While Berkshire’s cash balance rose by a record $35 billion – where proceeds from the sale of Apple and Bank of America were the bulk of the new cash – the company also generated substantial cash from its own operations, and in Q3 Berkshire reported operating earnings of $10.09 billion, down from the $11.6 billion in Q2 and down 6% from a year ago, as insurance underwriting earnings slumped. The company also recorded a $1.1 billion foreign-currency-exchange loss during the quarter.
Berkshire has for years struggled to find ways to deploy its mountain of cash in a sluggish deal environment, lamenting the lack of cheap opportunities. At the firm’s annual shareholder meeting in May, Buffett said he wasn’t in a rush to spend “unless we think we’re doing something that has very little risk and can make us a lot of money.” It now appears that not only was Buffett not in a rush to spend, but taking advantage of the AI bubble, he has been aggressively liquidating his biggest holding.
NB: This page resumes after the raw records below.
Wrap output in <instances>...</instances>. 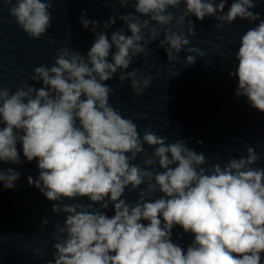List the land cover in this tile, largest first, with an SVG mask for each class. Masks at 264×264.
Segmentation results:
<instances>
[{
	"label": "clouds",
	"instance_id": "obj_1",
	"mask_svg": "<svg viewBox=\"0 0 264 264\" xmlns=\"http://www.w3.org/2000/svg\"><path fill=\"white\" fill-rule=\"evenodd\" d=\"M52 2L3 0L10 5L9 15L33 39L51 26ZM118 3L121 7L134 3L139 14L119 16L131 35L117 30L109 40L104 31H96L97 21L82 14L80 23L84 28L91 24L96 36L86 56L59 50L51 67L34 69L31 79L42 82L40 88L26 84L10 92L0 85V123L5 125L0 128V161L20 164V143L23 156L29 162L37 159L40 170L39 178L33 181L29 176L28 183L56 202L54 214H65L63 226L57 225L54 233L55 254L47 264H261L264 168L251 167L259 160L256 151L248 147L246 156L231 158L223 167L219 163L202 167L205 154L189 148L184 139L166 143L165 137L149 130L141 138L133 120L110 105L113 89L105 83L119 71L118 80L130 81L133 92L142 95L153 77L126 70L134 57L150 54L147 44L161 35L157 26L163 28L160 47L169 63L177 61L185 48L203 57L199 48L187 47L188 37L196 32L189 21L185 35L186 17H214L217 28L237 18L252 22L260 18L250 10L256 0H234L227 12L226 0H183L186 7L179 16L168 9L178 8L182 0ZM142 16L149 18L141 20ZM115 22L116 17H110L103 28ZM197 56L187 55L185 63L194 64ZM236 60L237 69L229 73L238 77L235 95L264 112V20L242 35ZM145 144L154 150L142 163L152 171L132 163L147 155ZM157 164L161 171L155 170ZM18 179L14 169L0 170L4 188H14ZM142 184L147 187L134 204L122 198L129 186L136 190ZM156 191L163 195L149 199ZM78 197H87L90 203H63ZM97 204L102 210L111 205L114 214L94 210ZM41 223L47 225L48 220ZM175 225L194 235L186 252L172 242Z\"/></svg>",
	"mask_w": 264,
	"mask_h": 264
}]
</instances>
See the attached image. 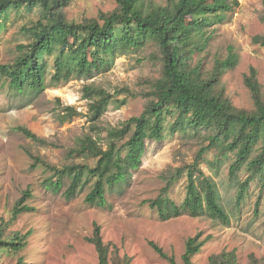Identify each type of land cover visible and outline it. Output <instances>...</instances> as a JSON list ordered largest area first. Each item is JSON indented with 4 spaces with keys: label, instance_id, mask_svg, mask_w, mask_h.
Returning a JSON list of instances; mask_svg holds the SVG:
<instances>
[{
    "label": "rangeland",
    "instance_id": "obj_1",
    "mask_svg": "<svg viewBox=\"0 0 264 264\" xmlns=\"http://www.w3.org/2000/svg\"><path fill=\"white\" fill-rule=\"evenodd\" d=\"M238 2L224 23L205 30L204 48L193 55L191 63L194 68L201 65L208 76L217 61L234 53L237 65L226 71L219 85L236 108L251 110L255 103L245 76L252 67L258 72L264 94V48L252 41L255 35L264 34L261 20L264 6L263 0ZM165 3L166 0H145L147 7ZM117 7V0H72L65 12L69 19L80 21L97 18L101 12H111ZM37 18V11L12 14L2 23L0 65L17 58L18 41L24 38L23 28ZM152 51L151 45L129 51L94 76H74L61 84L53 83L48 74L46 87L40 92L10 91L7 81L0 77V223L11 219L15 204L26 190L32 193L26 204L34 208L19 215L8 228V232H31L27 247L20 253L4 252L0 264H16L20 258L24 264H98L96 249L88 241L95 223L101 226L103 240L116 246L121 256L132 257V264H168L149 241H155L166 253L174 255L178 264H184L186 242L198 233H202L203 239L211 238L194 258V264H209L211 255L230 251H236L237 264H253L254 259L264 264V174L252 182L245 198L238 203V192L249 172L244 168L232 176L234 155H217L216 148L197 163L200 151L209 144L201 138L166 133L161 141L148 139L141 165L130 171L126 181L107 188L104 206L85 202L94 182L67 199L64 195L67 179L63 188L54 193L46 184L51 172L41 166L31 169L30 154L58 168L80 162L95 165L94 159L69 153L87 136L106 149L109 130L121 128L124 122L142 114L147 102L145 94L150 90L143 80L160 76V66L153 68L147 58ZM87 88L113 95L120 88H129L133 96L127 98L125 105L116 101L123 100L124 95L115 96L100 121L93 122L90 105L94 99L87 97ZM68 106H75L79 115H66ZM171 122L166 120L165 127ZM21 127L32 131L44 143L25 136ZM194 164L215 183L228 222L214 219L207 212L199 217L184 214L163 221L157 211L144 204L157 198L173 177L177 179L169 196L178 205L183 204L188 173Z\"/></svg>",
    "mask_w": 264,
    "mask_h": 264
},
{
    "label": "trees",
    "instance_id": "obj_2",
    "mask_svg": "<svg viewBox=\"0 0 264 264\" xmlns=\"http://www.w3.org/2000/svg\"><path fill=\"white\" fill-rule=\"evenodd\" d=\"M71 1L0 0V28L12 14L38 13V18L23 28L24 38L18 41L17 58L12 63L0 65V77L7 81L10 91L31 89L40 92L46 87L48 74L55 84L67 82L74 76L91 77L110 67L118 56L142 50L148 45L153 51L147 58L153 68L160 66V76L143 80L150 90L145 94L147 102L142 114L130 118L121 128L109 130L106 149L96 139L87 136L81 139L78 148L70 151L72 156L96 160L95 165L80 162L58 168L40 156L30 154L31 169L41 166L51 172L46 184L54 193L63 188L67 179L64 192L67 199L94 182L85 202L104 206L107 188L126 181L130 171L141 165L148 139L161 141L166 133H183L209 142L200 151L197 163L208 151L216 148L217 155H234L230 168L232 176L247 169L249 174L237 196L238 203H241L252 182L264 174V94L258 72L252 67L245 76L255 108L238 109L219 85L226 71L237 65L234 53L217 61L208 76L204 75L201 65L194 68L191 63L193 55L204 48L205 30L224 23L228 13L239 5L238 0H166L165 4L152 7H147L145 0H117L115 10L80 21L67 17L65 9ZM261 20L264 22V10ZM252 41L264 48V34L255 35ZM86 91L87 97L94 99L90 105L93 122L100 121L115 96H125L123 100H116L120 105H125L127 98L133 96L129 88L118 89L117 95L91 88ZM65 114L79 115L75 106L66 107ZM170 119L172 122L165 127V121ZM19 129L33 141L44 143L29 129ZM192 167L183 204L178 205L169 196L176 177L157 198L144 204L157 211L163 221L184 214L199 217L207 212L214 219L228 222V215L218 201L215 183L205 177L198 164ZM30 198L32 193L26 190L15 204L11 219L0 223V260L4 252L20 253L28 245L31 232H8V228L19 215L34 210L26 204ZM202 237V233H198L187 240L182 256L184 264H194V258L211 238ZM88 241L96 249L98 264H132V257L121 256L116 246L103 240L101 226L97 223ZM149 244L168 264H178L175 256L166 253L155 241H149ZM237 261L236 251L213 254L209 258V264H237ZM16 264H24L23 259ZM253 264L260 263L254 259Z\"/></svg>",
    "mask_w": 264,
    "mask_h": 264
}]
</instances>
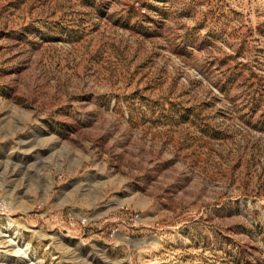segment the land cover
Here are the masks:
<instances>
[{
  "label": "rangeland",
  "instance_id": "1",
  "mask_svg": "<svg viewBox=\"0 0 264 264\" xmlns=\"http://www.w3.org/2000/svg\"><path fill=\"white\" fill-rule=\"evenodd\" d=\"M0 229V264H264V0H0Z\"/></svg>",
  "mask_w": 264,
  "mask_h": 264
},
{
  "label": "bare ground",
  "instance_id": "2",
  "mask_svg": "<svg viewBox=\"0 0 264 264\" xmlns=\"http://www.w3.org/2000/svg\"><path fill=\"white\" fill-rule=\"evenodd\" d=\"M24 145V144H23ZM36 169V168H35ZM35 169H34V172L32 171V172H29L30 173V177H28V178H34V173H35ZM36 172H38V174H39V172H40V169L38 168V170L36 171ZM11 178V177H10ZM39 180V179H38ZM13 181V180H12ZM37 184V183H36ZM3 234V235H2ZM6 233H5V230L4 229H0V237H7L6 235H5ZM3 241L5 242V243H7L8 244V246H10V247H13L12 249H15V252L16 253H18V252H20L21 251V249H19V248H17V247H19L20 246V241L19 240H15V239H13V238H11V239H7V240H4L3 239ZM26 257V260H27V262H30L31 264H36V262H32L33 261V259H34V257H29L28 255H25Z\"/></svg>",
  "mask_w": 264,
  "mask_h": 264
}]
</instances>
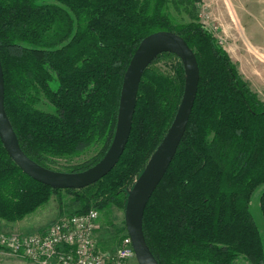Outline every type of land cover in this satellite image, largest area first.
Segmentation results:
<instances>
[{
    "label": "trees",
    "instance_id": "trees-1",
    "mask_svg": "<svg viewBox=\"0 0 264 264\" xmlns=\"http://www.w3.org/2000/svg\"><path fill=\"white\" fill-rule=\"evenodd\" d=\"M174 1L0 0L6 112L22 149L48 168L51 158L100 143L90 158L56 169L85 170L112 143L124 74L141 40L158 30L177 32L196 53L200 81L185 134L147 202L146 240L160 264H264L263 237L250 209L262 187L264 219V102L196 17L174 18ZM166 54L174 53L155 59ZM154 60L139 85L124 152L97 182L80 189L42 183L20 168L0 137V220H22L62 190L75 194L78 213L92 201L96 208H125L185 89L181 60L173 75ZM42 96L53 111L38 106Z\"/></svg>",
    "mask_w": 264,
    "mask_h": 264
},
{
    "label": "water",
    "instance_id": "water-1",
    "mask_svg": "<svg viewBox=\"0 0 264 264\" xmlns=\"http://www.w3.org/2000/svg\"><path fill=\"white\" fill-rule=\"evenodd\" d=\"M164 52H172L183 61L185 89L168 131L129 191L125 222L138 264H160L146 240L143 217L148 200L177 152L197 97L200 67L194 49L184 37L172 30H158L141 40L124 74L117 125L110 147L96 164L74 172L45 167L30 158L22 149L5 108L4 70L0 60V137L7 152L34 179L58 188L80 189L100 180L118 163L131 133L143 73Z\"/></svg>",
    "mask_w": 264,
    "mask_h": 264
},
{
    "label": "rangeland",
    "instance_id": "rangeland-1",
    "mask_svg": "<svg viewBox=\"0 0 264 264\" xmlns=\"http://www.w3.org/2000/svg\"><path fill=\"white\" fill-rule=\"evenodd\" d=\"M169 11L179 22H189L196 17L205 29L213 33L229 53L242 77L264 102V0H175L170 4ZM180 60L181 58L176 54H166L155 59L152 65L165 74L173 75L174 67ZM38 106L47 111L54 110L44 96ZM100 148L101 144L95 143L78 155L51 158L48 166L55 170H65L70 165L95 155ZM261 188L254 192L250 209L264 241V219L259 206ZM94 204L92 201L90 209L95 208L99 212L96 230L98 236L102 241L109 240L106 247L114 251L120 246L122 237L127 232L125 208L115 203L96 208ZM79 209L80 202L76 200L75 194L62 190L53 194L47 203L29 215L37 221L43 217L44 220H40L42 224L36 229L22 227L20 221L23 219L15 222L0 220V229L14 232L41 231L51 223L52 219L55 218L54 223L61 215L78 213ZM101 245L103 248L105 243ZM0 264L30 263L25 258L13 255L7 249L0 247ZM130 264H138V262L132 261Z\"/></svg>",
    "mask_w": 264,
    "mask_h": 264
},
{
    "label": "built area",
    "instance_id": "built-area-1",
    "mask_svg": "<svg viewBox=\"0 0 264 264\" xmlns=\"http://www.w3.org/2000/svg\"><path fill=\"white\" fill-rule=\"evenodd\" d=\"M99 212L61 215L44 230L14 232L0 229V247L30 264H130L136 252L128 231L120 246L103 252L96 241Z\"/></svg>",
    "mask_w": 264,
    "mask_h": 264
},
{
    "label": "crops",
    "instance_id": "crops-1",
    "mask_svg": "<svg viewBox=\"0 0 264 264\" xmlns=\"http://www.w3.org/2000/svg\"><path fill=\"white\" fill-rule=\"evenodd\" d=\"M55 219V218H54ZM54 219H52L51 220V223L50 224H52L53 223V220ZM40 220H44L43 219V217H42V219H39V221H37V220H35V219H32L29 215H28V217L26 216L22 221H20V223H21V225H22V227H28V228H34V229H36L37 228V226H40L42 223V221H40ZM46 220V219H45ZM44 222V221H43ZM49 224V225H50ZM95 236H96V241H97V244H98V246H99V249L101 250V251H103V252H111L112 250H110L109 248H107L106 246H107V244H108V241L109 240H104V241H102V240H100V237L98 236V233H97V231H96V233H95ZM99 238V239H98ZM103 239V238H102ZM101 242V243H100ZM102 243H105V246L102 248Z\"/></svg>",
    "mask_w": 264,
    "mask_h": 264
}]
</instances>
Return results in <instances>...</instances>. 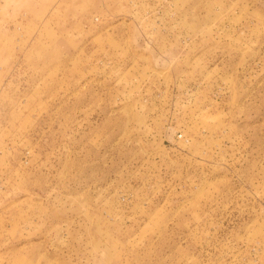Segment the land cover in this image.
Instances as JSON below:
<instances>
[{
  "label": "rangeland",
  "instance_id": "1",
  "mask_svg": "<svg viewBox=\"0 0 264 264\" xmlns=\"http://www.w3.org/2000/svg\"><path fill=\"white\" fill-rule=\"evenodd\" d=\"M0 264H264V0H0Z\"/></svg>",
  "mask_w": 264,
  "mask_h": 264
}]
</instances>
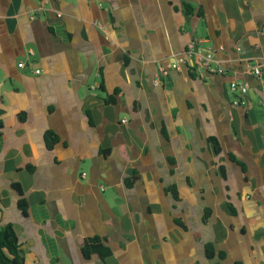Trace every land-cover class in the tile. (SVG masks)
<instances>
[{"label":"crops","instance_id":"1","mask_svg":"<svg viewBox=\"0 0 264 264\" xmlns=\"http://www.w3.org/2000/svg\"><path fill=\"white\" fill-rule=\"evenodd\" d=\"M194 38L225 75L191 66ZM256 63L264 0H0V229L23 264H264ZM95 236L107 257L83 254Z\"/></svg>","mask_w":264,"mask_h":264},{"label":"trees","instance_id":"2","mask_svg":"<svg viewBox=\"0 0 264 264\" xmlns=\"http://www.w3.org/2000/svg\"><path fill=\"white\" fill-rule=\"evenodd\" d=\"M116 93V91H115ZM114 93V94H115ZM106 100L108 103H114V97L113 96H106ZM23 114L20 115V120H24L22 117ZM45 141L46 146L49 150L53 149L54 146L59 142L58 136L53 131H47L45 134ZM209 141L213 144L214 150L217 154L221 153V144L220 142L214 138L210 137ZM230 160L236 163L241 167V170L245 173L246 172V165L237 159L234 155H229ZM28 170L30 172H33L31 167H28ZM221 171L223 174V177L225 176V169L223 166H221ZM130 182L132 180H127V185H130ZM13 187L16 189L17 193L19 194L18 199V208L21 210L23 215H27L28 210V204L26 200L23 198V191L19 184H14ZM169 192L177 199V194L175 191V188L171 187L168 189ZM229 210L231 214H236V211L232 207L231 204H229ZM209 211L205 213L203 221L206 222L209 218ZM176 223L183 226L182 223L179 220H176ZM80 246L83 251V254L86 257H90V255L97 253L102 258L107 257L110 252L102 243V240L100 237H92V238H86L83 240H80ZM212 246H207V254L209 256L214 255V250L212 249ZM221 259L224 258V253L219 254ZM24 258L21 252V244L19 242V237L17 234V231L13 224H7L3 228L0 229V264H23Z\"/></svg>","mask_w":264,"mask_h":264},{"label":"built area","instance_id":"3","mask_svg":"<svg viewBox=\"0 0 264 264\" xmlns=\"http://www.w3.org/2000/svg\"><path fill=\"white\" fill-rule=\"evenodd\" d=\"M34 19V16L31 17ZM204 39L194 38L187 46L185 51L186 57L191 61V66L199 68L203 72H215L220 75L226 74V69L221 65L220 61L214 60V58L205 51L204 47ZM179 68L178 64H171L168 68L160 67L156 74V79L154 81L155 85L159 84V80L161 79L160 75H167L168 70ZM264 70V64L256 63L254 65H248L247 73L251 76H254L258 79L262 78ZM40 71L37 70L36 73ZM230 89L234 92H238L239 94L245 96L249 92L248 86L238 83L231 82Z\"/></svg>","mask_w":264,"mask_h":264}]
</instances>
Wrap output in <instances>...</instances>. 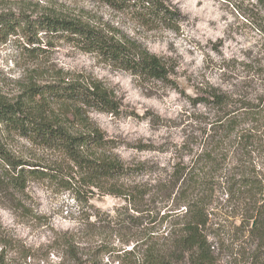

Finally, it’s not just AAPL that Buffett believes is overvalued and is aggressively dumping: the billionaire clearly believes the entire market is way expensive, and in the third quarter, Berkshire refused to repurchase any of its own shares, the first time it has done that since the company changed its buyback policy in 2018.
It’s hardly a surprise why: as we noted in “Berkshire’s Growing Cash Pile Has A Hidden Message On Stocks” the Buffett Indicator has rarely signaled a more expensive market.
Bottom line: unlike October 2008, when Buffett led the clarion call to “Buy American”, this time he is selling American at a never before seen pace.
Are you?
One thing we know, Buffett is fearful.